Task directions:
Read the records and write them out again exactly.

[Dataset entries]
━━━━━━━━

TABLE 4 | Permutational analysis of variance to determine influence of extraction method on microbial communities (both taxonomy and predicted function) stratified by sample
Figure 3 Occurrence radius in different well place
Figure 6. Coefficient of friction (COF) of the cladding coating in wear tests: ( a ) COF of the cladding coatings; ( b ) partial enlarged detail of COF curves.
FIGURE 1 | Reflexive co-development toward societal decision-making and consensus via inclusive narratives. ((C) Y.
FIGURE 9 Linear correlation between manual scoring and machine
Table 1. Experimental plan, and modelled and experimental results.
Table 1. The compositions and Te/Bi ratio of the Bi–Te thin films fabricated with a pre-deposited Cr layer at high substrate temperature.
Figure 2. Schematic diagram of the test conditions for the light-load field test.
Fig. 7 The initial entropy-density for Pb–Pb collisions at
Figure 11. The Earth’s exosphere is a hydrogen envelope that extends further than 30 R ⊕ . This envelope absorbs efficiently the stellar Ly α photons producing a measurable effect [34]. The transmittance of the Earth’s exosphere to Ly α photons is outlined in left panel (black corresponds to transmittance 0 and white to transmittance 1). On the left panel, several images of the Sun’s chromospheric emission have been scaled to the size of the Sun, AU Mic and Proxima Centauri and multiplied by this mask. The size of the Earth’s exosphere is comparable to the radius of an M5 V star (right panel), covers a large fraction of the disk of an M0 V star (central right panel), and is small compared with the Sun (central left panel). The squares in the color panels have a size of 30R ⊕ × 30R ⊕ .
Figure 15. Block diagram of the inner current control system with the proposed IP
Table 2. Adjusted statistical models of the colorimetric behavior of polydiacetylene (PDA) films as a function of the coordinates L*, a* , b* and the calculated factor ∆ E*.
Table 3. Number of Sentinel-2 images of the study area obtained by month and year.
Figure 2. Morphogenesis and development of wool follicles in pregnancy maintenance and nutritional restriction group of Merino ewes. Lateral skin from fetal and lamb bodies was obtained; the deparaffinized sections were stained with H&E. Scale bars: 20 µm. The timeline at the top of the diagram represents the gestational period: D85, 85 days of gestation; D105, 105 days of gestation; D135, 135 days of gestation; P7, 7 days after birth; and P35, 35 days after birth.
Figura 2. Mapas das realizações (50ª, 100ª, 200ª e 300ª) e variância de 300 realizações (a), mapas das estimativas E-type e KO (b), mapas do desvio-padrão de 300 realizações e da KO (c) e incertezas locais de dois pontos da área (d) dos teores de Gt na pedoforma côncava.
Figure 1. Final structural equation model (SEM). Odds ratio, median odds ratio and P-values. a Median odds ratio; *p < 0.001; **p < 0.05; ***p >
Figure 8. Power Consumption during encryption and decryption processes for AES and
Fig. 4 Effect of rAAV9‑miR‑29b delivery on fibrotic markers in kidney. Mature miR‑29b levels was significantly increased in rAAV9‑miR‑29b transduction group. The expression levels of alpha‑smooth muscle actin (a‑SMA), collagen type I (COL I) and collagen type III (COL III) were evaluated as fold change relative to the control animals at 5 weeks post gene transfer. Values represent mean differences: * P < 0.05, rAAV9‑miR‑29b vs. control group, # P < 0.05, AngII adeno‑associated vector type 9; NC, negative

━━━━━━━━

Written response:
TABLE 4 | Permutational analysis of variance to determine influence of extraction method on microbial communities (both taxonomy and predicted function) stratified by sample
Figure 3 Occurrence radius in different well place
Figure 6. Coefficient of friction (COF) of the cladding coating in wear tests: ( a ) COF of the cladding coatings; ( b ) partial enlarged detail of COF curves.
FIGURE 1 | Reflexive co-development toward societal decision-making and consensus via inclusive narratives. ((C) Y.
FIGURE 9 Linear correlation between manual scoring and machine
Table 1. Experimental plan, and modelled and experimental results.
Table 1. The compositions and Te/Bi ratio of the Bi–Te thin films fabricated with a pre-deposited Cr layer at high substrate temperature.
Figure 2. Schematic diagram of the test conditions for the light-load field test.
Fig. 7 The initial entropy-density for Pb–Pb collisions at
Figure 11. The Earth’s exosphere is a hydrogen envelope that extends further than 30 R ⊕ . This envelope absorbs efficiently the stellar Ly α photons producing a measurable effect [34]. The transmittance of the Earth’s exosphere to Ly α photons is outlined in left panel (black corresponds to transmittance 0 and white to transmittance 1). On the left panel, several images of the Sun’s chromospheric emission have been scaled to the size of the Sun, AU Mic and Proxima Centauri and multiplied by this mask. The size of the Earth’s exosphere is comparable to the radius of an M5 V star (right panel), covers a large fraction of the disk of an M0 V star (central right panel), and is small compared with the Sun (central left panel). The squares in the color panels have a size of 30R ⊕ × 30R ⊕ .
Figure 15. Block diagram of the inner current control system with the proposed IP
Table 2. Adjusted statistical models of the colorimetric behavior of polydiacetylene (PDA) films as a function of the coordinates L*, a* , b* and the calculated factor ∆ E*.
Table 3. Number of Sentinel-2 images of the study area obtained by month and year.
Figure 2. Morphogenesis and development of wool follicles in pregnancy maintenance and nutritional restriction group of Merino ewes. Lateral skin from fetal and lamb bodies was obtained; the deparaffinized sections were stained with H&E. Scale bars: 20 µm. The timeline at the top of the diagram represents the gestational period: D85, 85 days of gestation; D105, 105 days of gestation; D135, 135 days of gestation; P7, 7 days after birth; and P35, 35 days after birth.
Figura 2. Mapas das realizações (50ª, 100ª, 200ª e 300ª) e variância de 300 realizações (a), mapas das estimativas E-type e KO (b), mapas do desvio-padrão de 300 realizações e da KO (c) e incertezas locais de dois pontos da área (d) dos teores de Gt na pedoforma côncava.
Figure 1. Final structural equation model (SEM). Odds ratio, median odds ratio and P-values. a Median odds ratio; *p < 0.001; **p < 0.05; ***p >
Figure 8. Power Consumption during encryption and decryption processes for AES and
Fig. 4 Effect of rAAV9‑miR‑29b delivery on fibrotic markers in kidney. Mature miR‑29b levels was significantly increased in rAAV9‑miR‑29b transduction group. The expression levels of alpha‑smooth muscle actin (a‑SMA), collagen type I (COL I) and collagen type III (COL III) were evaluated as fold change relative to the control animals at 5 weeks post gene transfer. Values represent mean differences: * P < 0.05, rAAV9‑miR‑29b vs. control group, # P < 0.05, AngII adeno‑associated vector type 9; NC, negative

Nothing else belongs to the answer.